# [TASK]
Locate every line below that contains the word "CROSS" and copy it.

# [DATA UNDER STUDY]
#####

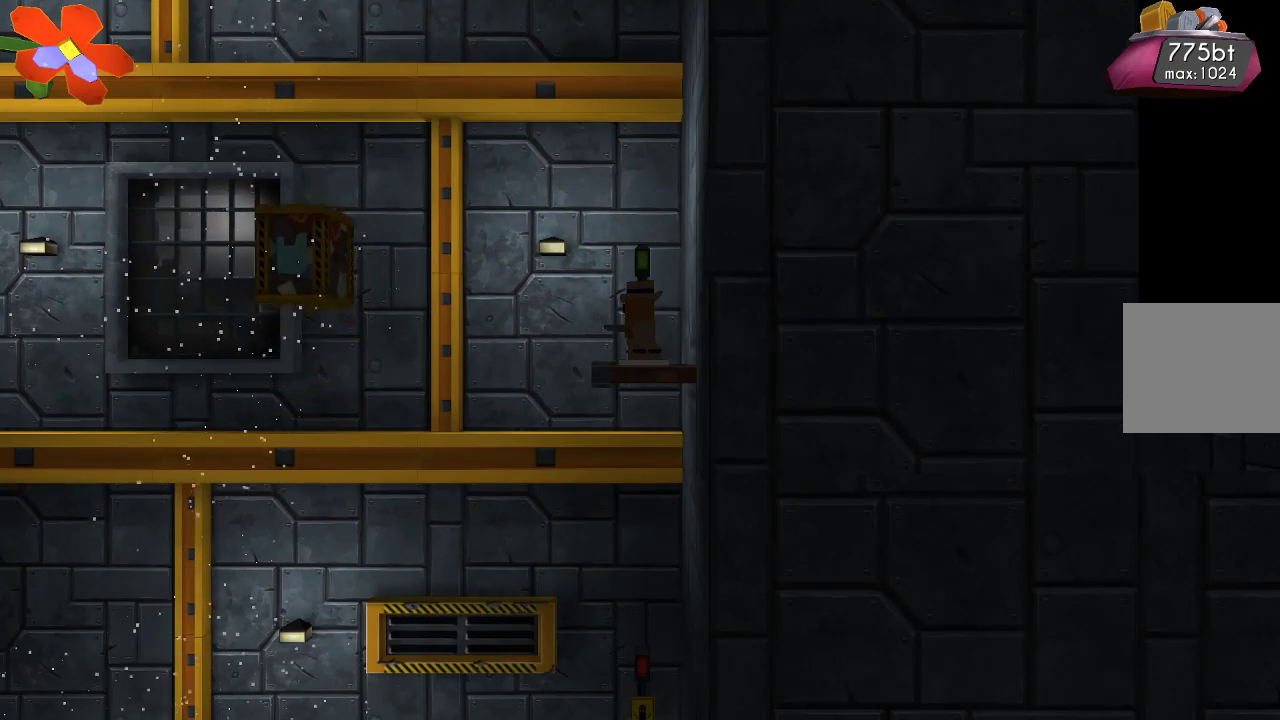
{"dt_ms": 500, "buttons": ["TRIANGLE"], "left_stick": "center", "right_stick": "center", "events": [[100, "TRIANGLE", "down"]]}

#####

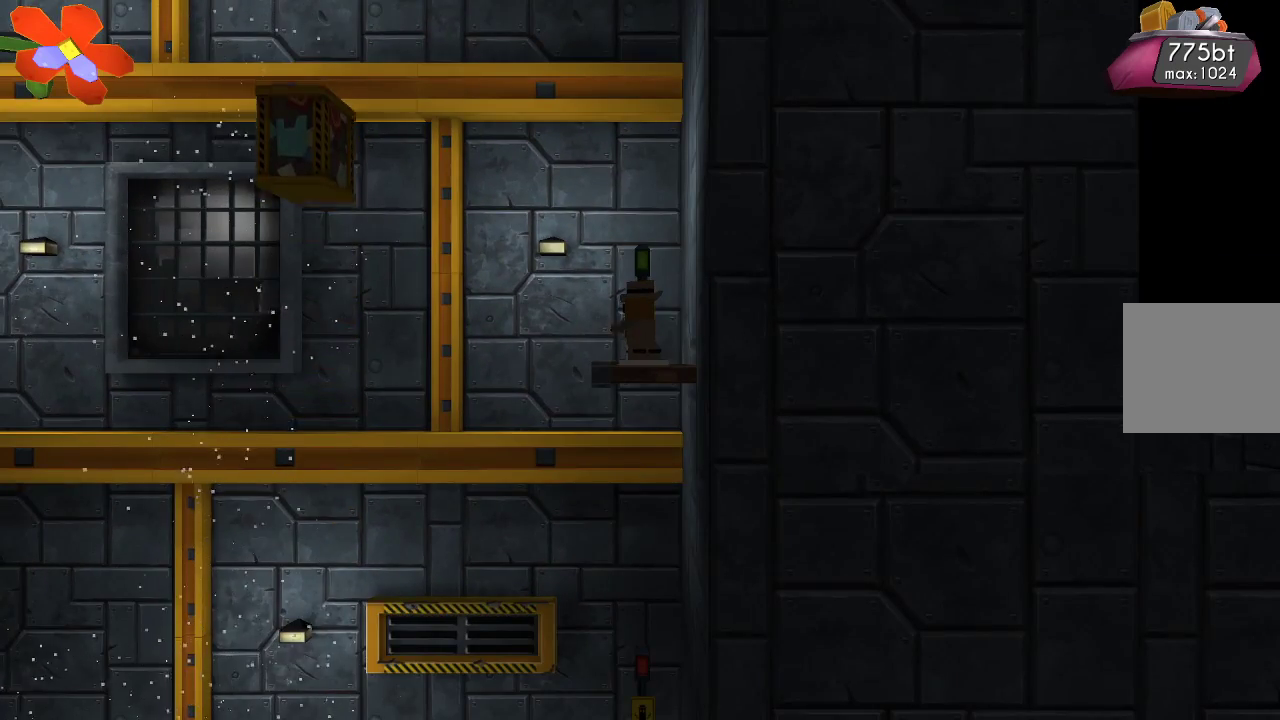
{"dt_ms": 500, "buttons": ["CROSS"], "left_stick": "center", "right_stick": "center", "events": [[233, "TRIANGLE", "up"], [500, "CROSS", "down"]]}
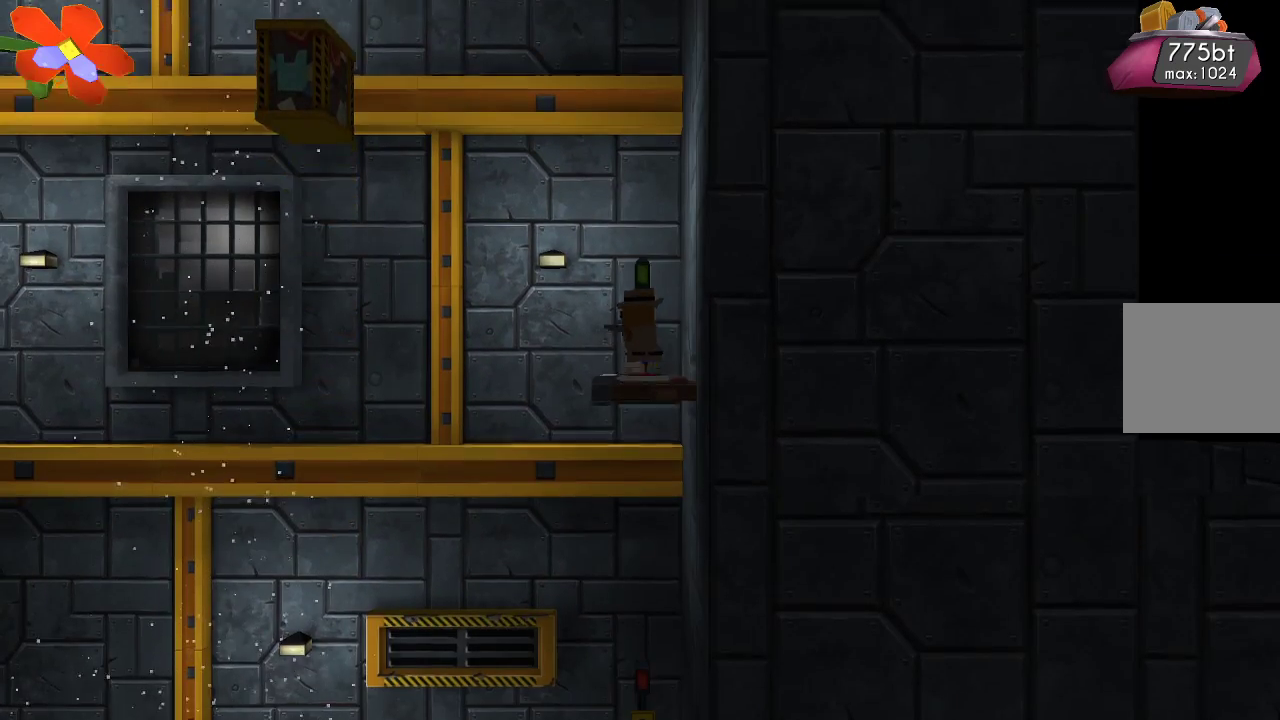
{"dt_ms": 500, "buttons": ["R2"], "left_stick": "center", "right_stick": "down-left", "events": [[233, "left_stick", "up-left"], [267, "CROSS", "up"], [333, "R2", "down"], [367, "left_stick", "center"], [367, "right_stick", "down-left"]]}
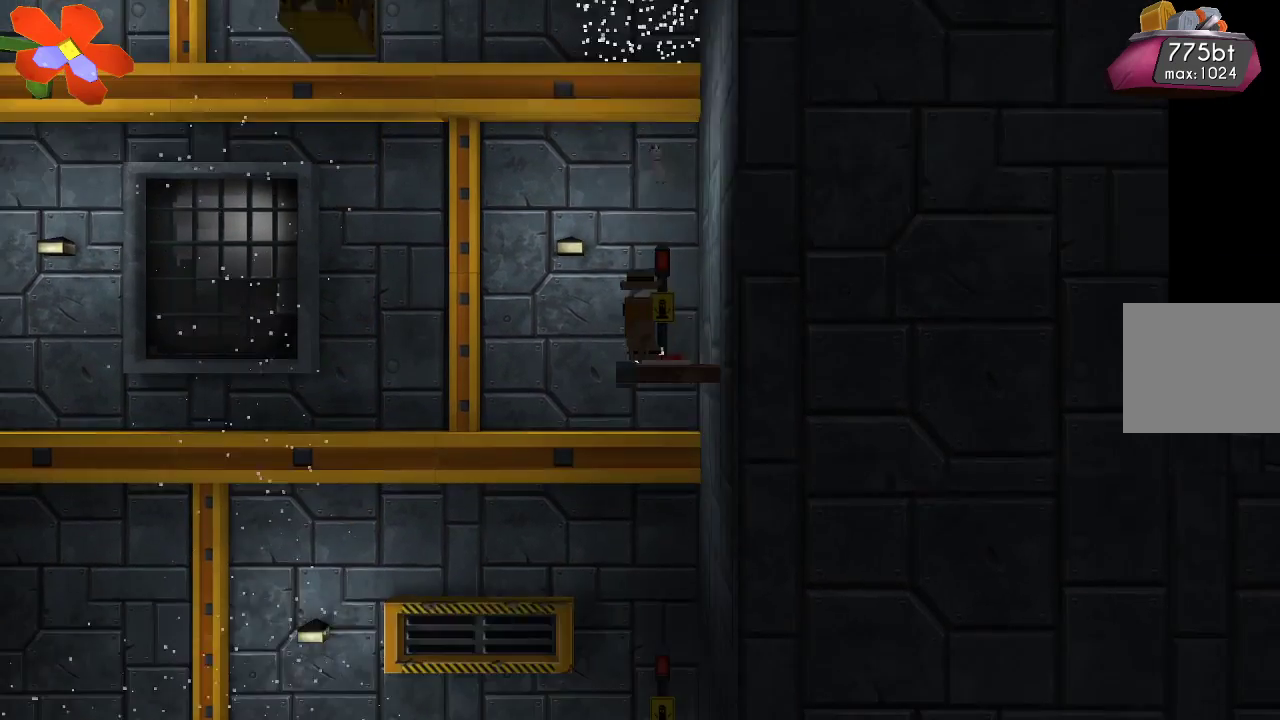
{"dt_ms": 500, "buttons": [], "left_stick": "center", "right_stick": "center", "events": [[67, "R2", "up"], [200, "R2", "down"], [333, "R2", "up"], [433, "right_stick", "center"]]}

#####

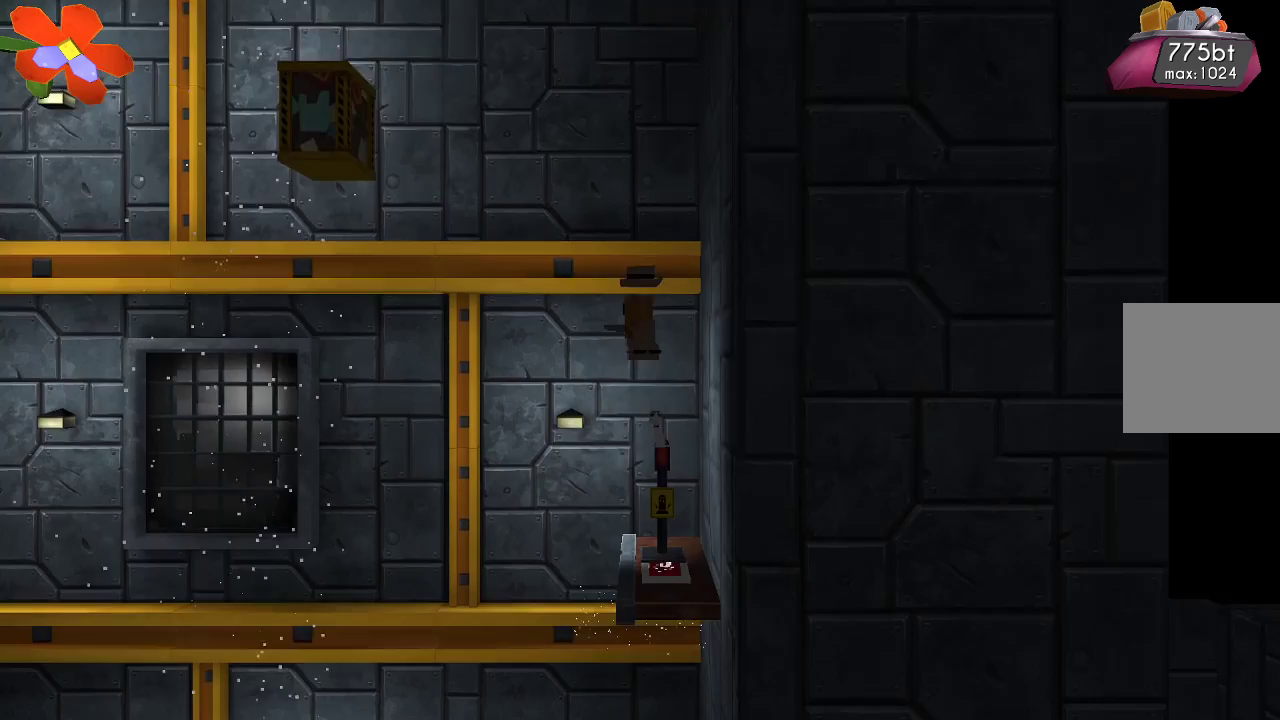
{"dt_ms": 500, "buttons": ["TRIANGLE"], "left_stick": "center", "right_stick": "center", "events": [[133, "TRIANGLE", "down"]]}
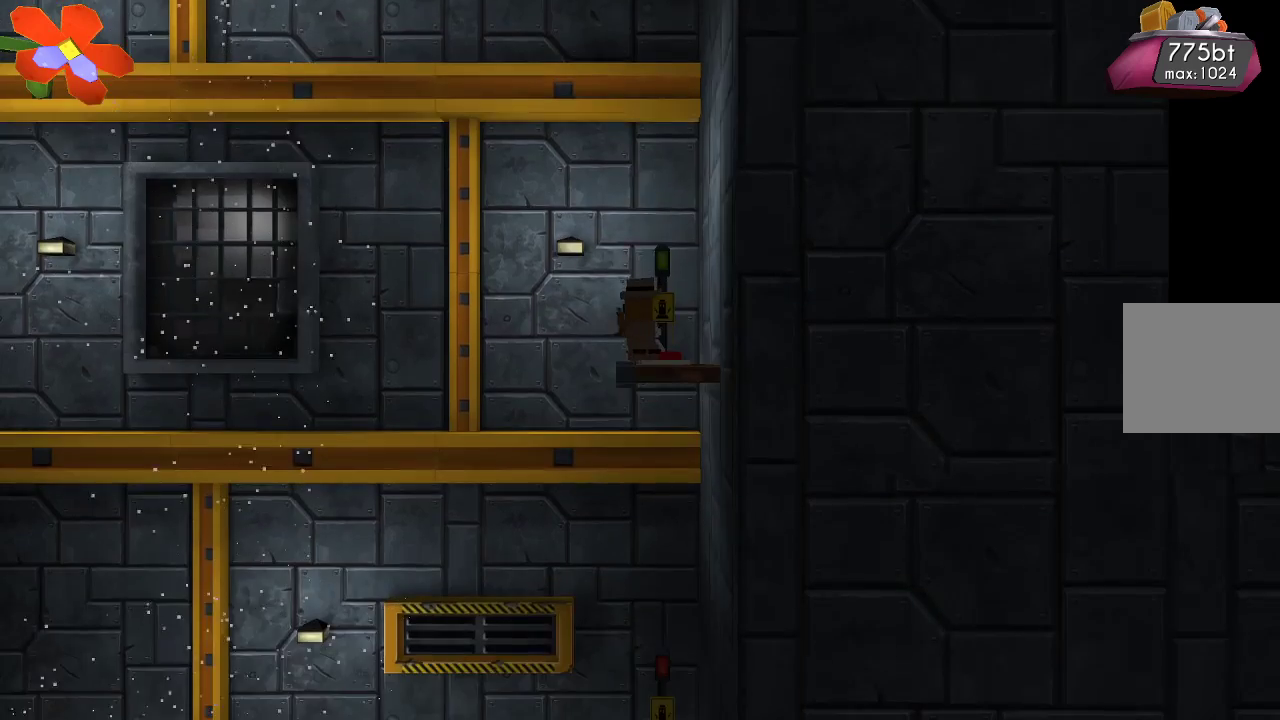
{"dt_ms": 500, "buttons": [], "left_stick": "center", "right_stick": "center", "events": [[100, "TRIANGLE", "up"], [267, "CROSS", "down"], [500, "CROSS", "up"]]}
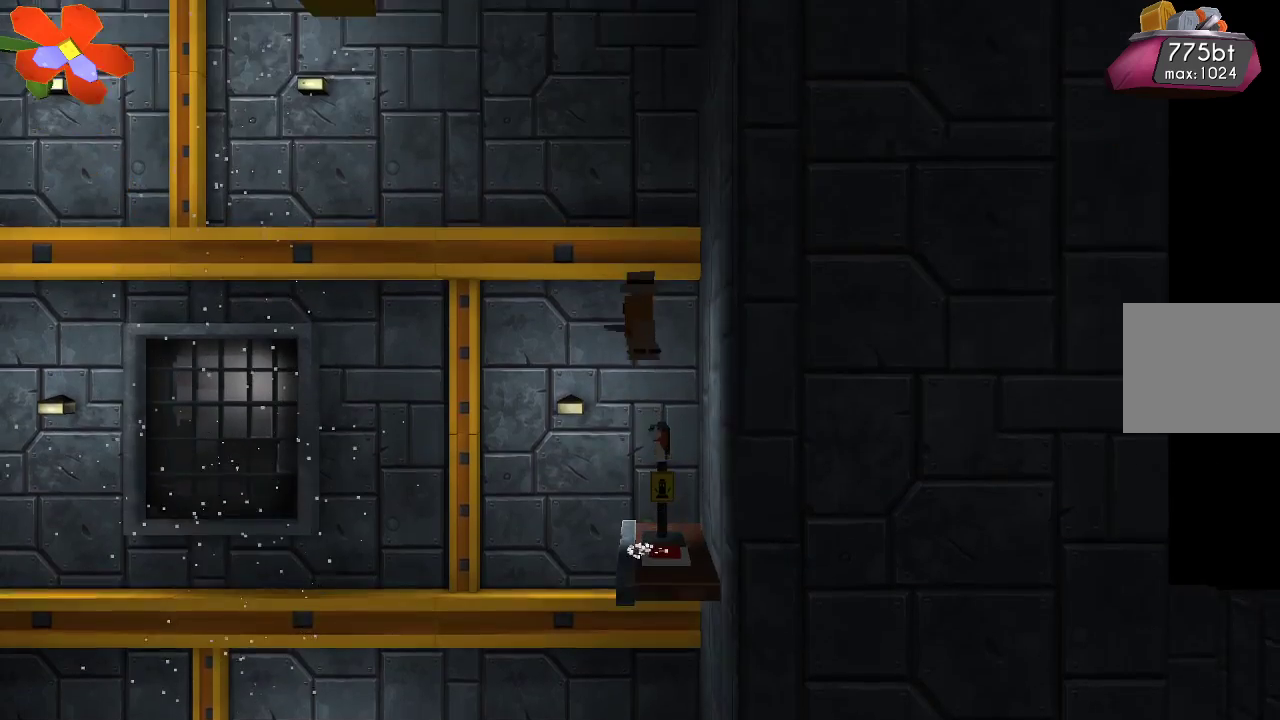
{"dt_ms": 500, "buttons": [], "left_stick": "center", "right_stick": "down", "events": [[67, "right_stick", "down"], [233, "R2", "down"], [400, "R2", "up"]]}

#####

# [EXERCISE RESULT]
{"dt_ms": 500, "buttons": ["CROSS"], "left_stick": "center", "right_stick": "center", "events": [[233, "TRIANGLE", "up"], [500, "CROSS", "down"]]}
{"dt_ms": 500, "buttons": ["R2"], "left_stick": "center", "right_stick": "down-left", "events": [[233, "left_stick", "up-left"], [267, "CROSS", "up"], [333, "R2", "down"], [367, "left_stick", "center"], [367, "right_stick", "down-left"]]}
{"dt_ms": 500, "buttons": [], "left_stick": "center", "right_stick": "center", "events": [[100, "TRIANGLE", "up"], [267, "CROSS", "down"], [500, "CROSS", "up"]]}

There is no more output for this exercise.